La Conciergerie, le Châtelet, Saint-Lazare, La Force, Sainte-Pélagie, La Roquette, des noms qui n’évoquent plus rien au promeneur parisien du 21èmesiècle. À l’époque où Balzac décrit Paris, ces lieux faisaient frémir, il s’agissait de prisons.
Tours et forteresses massives de l’Ancien Régime ou bâtiments construits spécialement à cette fin, les prisons reçoivent une foule de personnes, détenues pour les motifs les plus divers. Aux côtés des assassins et des voleurs se trouvent des prostituées, de jeunes fugueurs, des mendiants, des malades mentaux, des endettés. Balzac connut lui-même l’emprisonnement pour avoir refusé de servir dans la garde nationale. Le nom de sa geôle n’est pas commun : l’hôtel des haricots !
« Le monde des filles, des voleurs et des assassins, les bagnes et les prisons comportent une population d’environ soixante à quatre-vingt mille individus, mâles et femelles. Ce monde ne saurait être dédaigné dans la peinture de nos mœurs, dans la reproduction littérale de notre état social. La justice, la gendarmerie et la police offrent un nombre d’employés presque correspondant, n’est-ce pas étrange ? Cet antagonisme de gens qui se cherchent et qui s’évitent réciproquement constitue un immense duel, éminemment dramatique, esquissé dans cette étude. Il en est du vol et du commerce de fille publique comme du théâtre, de la police, de la prêtrise et de la gendarmerie.
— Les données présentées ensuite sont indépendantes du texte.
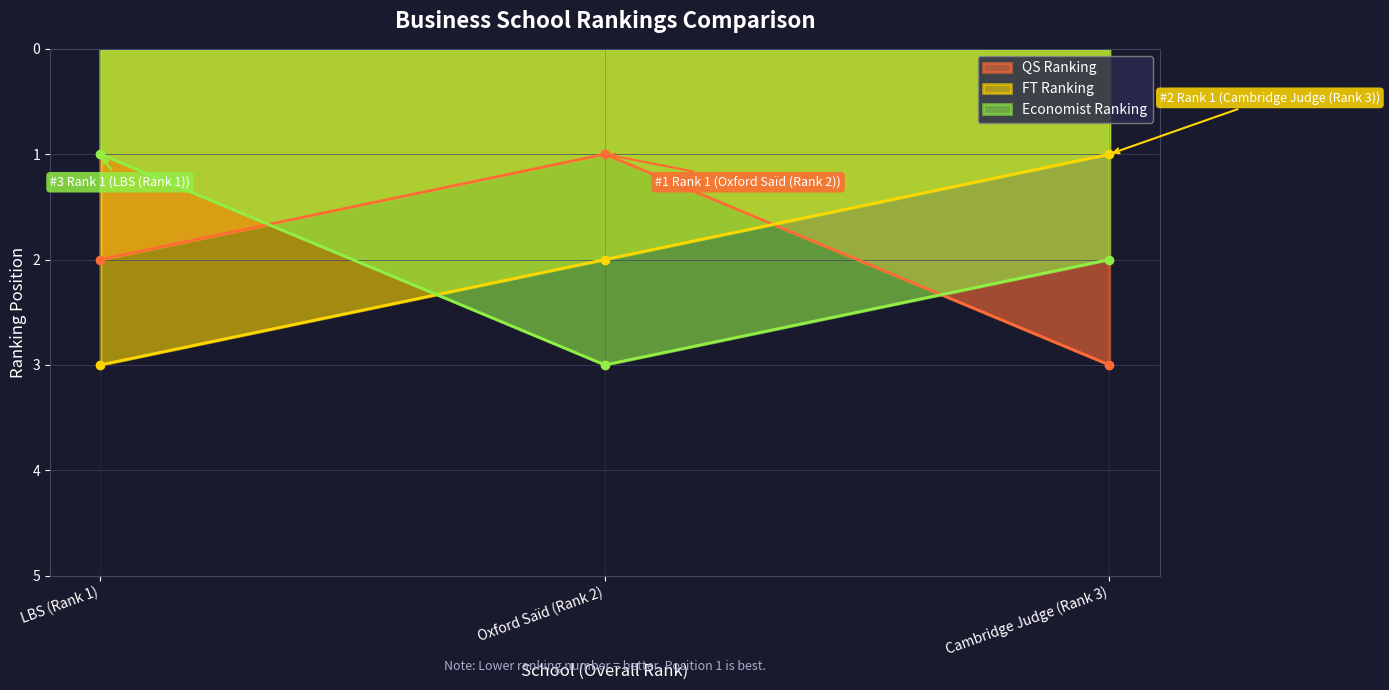

At how many categories does at least one series exceed 2?

3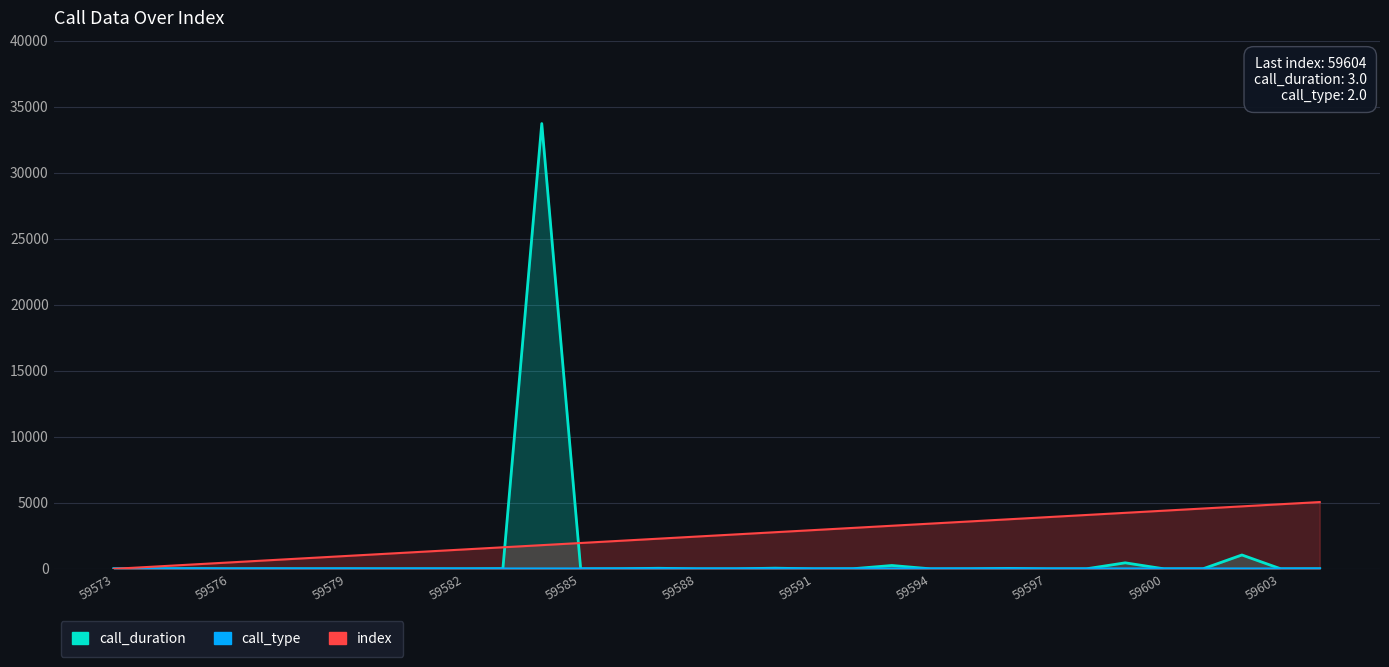

Is the value of call_type at 26 greater than the value of call_duration at 19?

No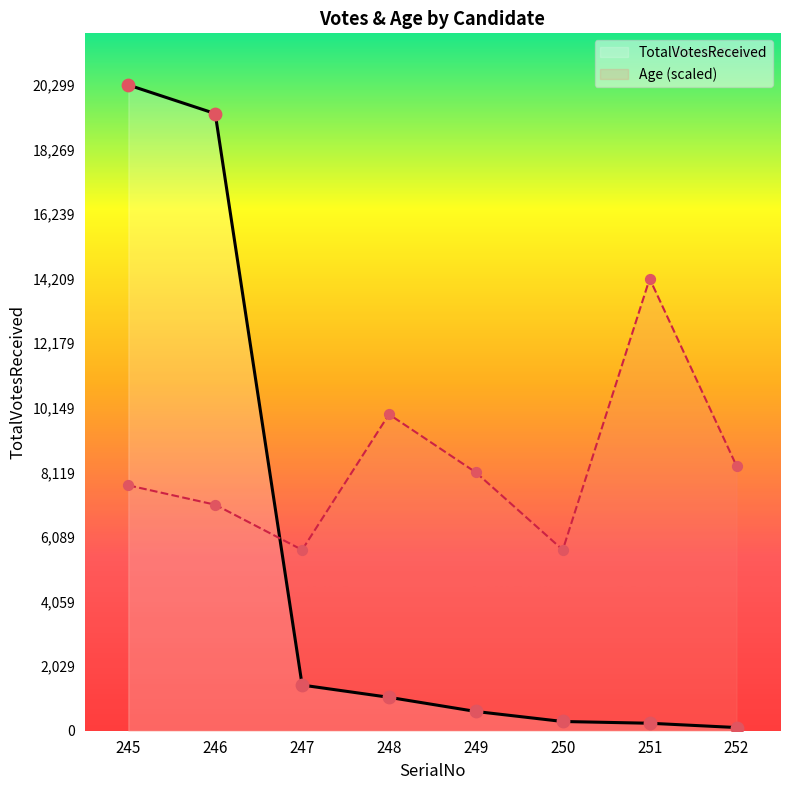

Is the value of Age at 248 greater than the value of TotalVotesReceived at 249?

Yes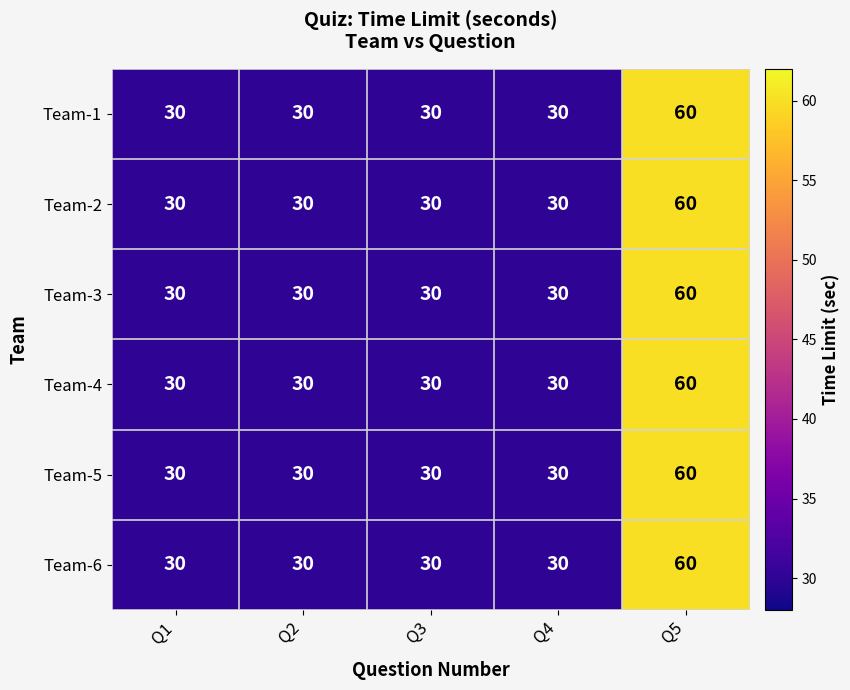

What is the smallest value displayed?

30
Dans ces six conditions, l’individu prend un caractère indélébile. Il ne peut plus être que ce qu’il est. »
Honoré de Balzac, Splendeurs et misères des courtisanes, 1847.
À cette époque, pour une personne arrêtée en pleine rue, l’incarcération commence par un court séjour au Dépôt de la préfecture de police, un endroit étrangement neutre où s’entassent la foule hétéroclite des prévenus de tous bords. Puis le jugement a lieu et le condamné est transféré dans une des maisons d’arrêt parisiennes, chacune ayant sa « spécialité » : les femmes à Saint-Lazare, les mineurs à La Roquette. Pour les délits courants, la condamnation peut aller de quelques mois à plusieurs années. Pour les autres, plus graves, plus politiques, c’est la peine de mort ou le bagne.
« Le Bagne, ce symbole de l’audace qui supprime le calcul et la réflexion, à qui tous les moyens sont bons, qui n’a pas l’hypocrisie de l’arbitraire, qui symbolise hideusement l’intérêt du ventre affamé, la sanglante, la rapide protestation de la Faim ! N’était-ce pas l’attaque et la Défense ? le vol et la Propriété ? la question terrible de l’Etat social et de l’Etat naturel vidée dans le plus étroit espace possible ? Enfin c’était une terrible, une vivante image de ces compromis antisociaux que font les trop faibles représentants du pouvoir avec de sauvages émeutiers. »
Honoré de Balzac, Splendeurs et misères des courtisanes, 1847.
Le bagne est un lieu à part avec sa dureté et ses règles. Règles que l’on suit, que l’on subit ou que l’on fait subir. Le bagnard connaitra les fers si lourds qu’ils marquent sa démarche pour toujours, l’exil dans les contrées les plus hostiles, l’humiliation face au peuple qui regarde avec une curiosité morbide les « monstres » enchaînés qui attendent de partir au loin, et enfin la violence, permanente, seul mode de survie. Le bagnard s’endurcira, se résignera ou mourra. On réchappe rarement du bagne, les peines sont longues, les années interminables. Ceux qui parviennent à s’enfuir font des personnages de romans profonds, magnifiques de complexité. Le Jean Valjean de Hugo, le Vautrin de Balzac, aussi noirs que flamboyants, prêts à tout, cherchent la rédemption ou la vengeance et fuient perpétuellement leur passé de bagnard, qui ne s’efface pourtant jamais.